Seventy percent of us admit to marathon TV-watching sessions, according to a new study.

Now playing: Watch this: Are you addicted to binge watching?

If you frequently find yourself binge watching TV shows, take solace in knowing you're not alone.

Seventy percent of US consumers engage in marathon TV-watching sessions, devouring an average of five episodes per sitting, according to a new survey by consulting firm Deloitte. The 10th annual Digital Democracy Survey also found that nearly half of all US consumers subscribe to a streaming media service -- the highest level in the survey's history. And for teens and Millennials (ages 14-32) it's even higher, around 66 percent on average.

The survey's results, released Wednesday, underscore shifting tastes in how people watch TV. Increasingly, consumers are shedding their cable and satellite TV packages and opting for video found online or through streaming-media boxes such as Roku and Apple TV.

"The survey data indicates that consumers are more willing than ever to invest in services to watch whenever, wherever and on whatever device they choose," Gerald Belson, Deloitte vice chairman and US media and entertainment sector leader, said in a statement.

More than half of US consumers subscribe to a video streaming service, a new study finds.

Screenshot by CNET

Deloitte found that nearly a third of us binge watch TV on a weekly basis, and that 53 percent of those consumers who do binge watch are more often in the mood for dramas.

Streaming services are also capturing more of our disposable income. The survey found that millennials age 26 to 32 who currently pay for streaming video have an average of three subscription services and that millennials age 14 to 25 value their streaming video subscriptions more than pay TV subscriptions.

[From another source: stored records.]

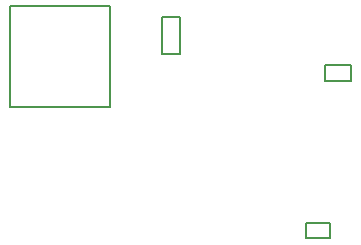
<source format=gbr>
%TF.GenerationSoftware,Altium Limited,Altium Designer,23.6.0 (18)*%
G04 Layer_Color=32768*
%FSLAX45Y45*%
%MOMM*%
%TF.SameCoordinates,CA757A27-890D-4031-9470-5F8B39CF6935*%
%TF.FilePolarity,Positive*%
%TF.FileFunction,Other,Bottom_3D_Body*%
%TF.Part,Single*%
G01*
G75*
%TA.AperFunction,NonConductor*%
%ADD53C,0.20000*%
D53*
X10604302Y4882998D02*
Y5023002D01*
X10384302Y4882998D02*
X10604302D01*
X10384302D02*
Y5023002D01*
X10604302D01*
X10225100Y3557001D02*
X10425100D01*
Y3681999D01*
X10225100D02*
X10425100D01*
X10225100Y3557001D02*
Y3681999D01*
X7715702Y4667702D02*
X8565698D01*
X7715702D02*
Y5517698D01*
X8565698D01*
Y4667702D02*
Y5517698D01*
X9000500Y5430500D02*
X9160500D01*
Y5110500D02*
Y5430500D01*
X9000500Y5110500D02*
X9160500D01*
X9000500D02*
Y5430500D01*
%TF.MD5,cd825da0c1f27548e4f5f5f2d0e398e4*%
M02*

</source>
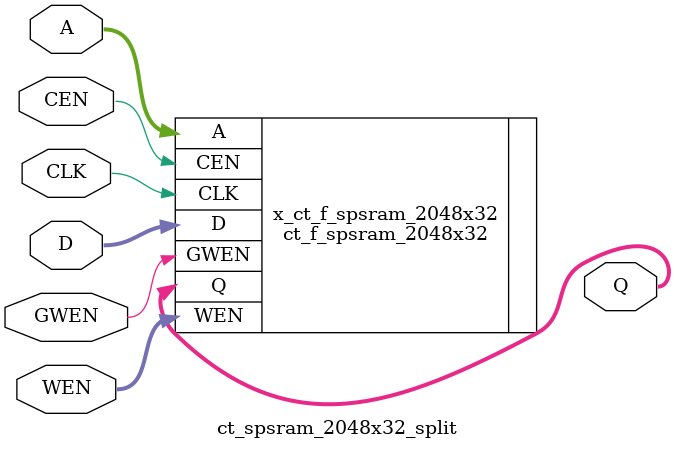
<source format=v>
/*Copyright 2019-2021 T-Head Semiconductor Co., Ltd.

Licensed under the Apache License, Version 2.0 (the "License");
you may not use this file except in compliance with the License.
You may obtain a copy of the License at

    http://www.apache.org/licenses/LICENSE-2.0

Unless required by applicable law or agreed to in writing, software
distributed under the License is distributed on an "AS IS" BASIS,
WITHOUT WARRANTIES OR CONDITIONS OF ANY KIND, either express or implied.
See the License for the specific language governing permissions and
limitations under the License.
*/

// &ModuleBeg; @22
module ct_spsram_2048x32_split(
  A,
  CEN,
  CLK,
  D,
  GWEN,
  Q,
  WEN
);

// &Ports; @23
input   [10:0]  A;
input           CEN;
input           CLK;
input   [31:0]  D;
input           GWEN;
input   [31:0]  WEN;
output  [31:0]  Q;

// &Regs; @24

// &Wires; @25
wire    [10:0]  A;
wire            CEN;
wire            CLK;
wire    [31:0]  D;
wire            GWEN;
wire    [31:0]  Q;
wire    [31:0]  WEN;


//**********************************************************
//                  Parameter Definition
//**********************************************************
parameter ADDR_WIDTH = 11;
parameter DATA_WIDTH = 32;
parameter WE_WIDTH   = 32;

// &Force("bus","Q",DATA_WIDTH-1,0); @34
// &Force("bus","WEN",WE_WIDTH-1,0); @35
// &Force("bus","A",ADDR_WIDTH-1,0); @36
// &Force("bus","D",DATA_WIDTH-1,0); @37

  //********************************************************
  //*                        FPGA memory                   *
  //********************************************************
  //{WEN[31:24],WEN[23:16],WEN[15:8],WEN[7:0]}
//   &Instance("ct_f_spsram_2048x32"); @44
ct_f_spsram_2048x32  x_ct_f_spsram_2048x32 (
  .A    (A   ),
  .CEN  (CEN ),
  .CLK  (CLK ),
  .D    (D   ),
  .GWEN (GWEN),
  .Q    (Q   ),
  .WEN  (WEN )
);

//   &Instance("ct_tsmc_spsram_2048x32_split"); @50

// &ModuleEnd; @66
endmodule



</source>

Despite that shift, we aren't giving video content our full attention. More than 90 percent of consumers surveyed said they multitask while watching TV, with millennials engaging in an average of four other activities, primarily browsing the Internet, using social networks and text messaging.

These shifts in TV consumption behavior are presenting new challenges and opportunities for companies trying to reach consumers, the study found.

"The on-the-go, always-connected consumer is driving cultural changes in content consumption that fundamentally impact how companies connect with and engage consumers," Kevin Westcott, Deloitte's leader of US media and entertainment consulting, said in a statement.

Coupled with the shift to mobile-based consumer experiences, "these changes are disrupting traditional business models -- while at the same time paving the way for newer opportunities for technology, media and entertainment companies to adapt and evolve for the next generation," he said.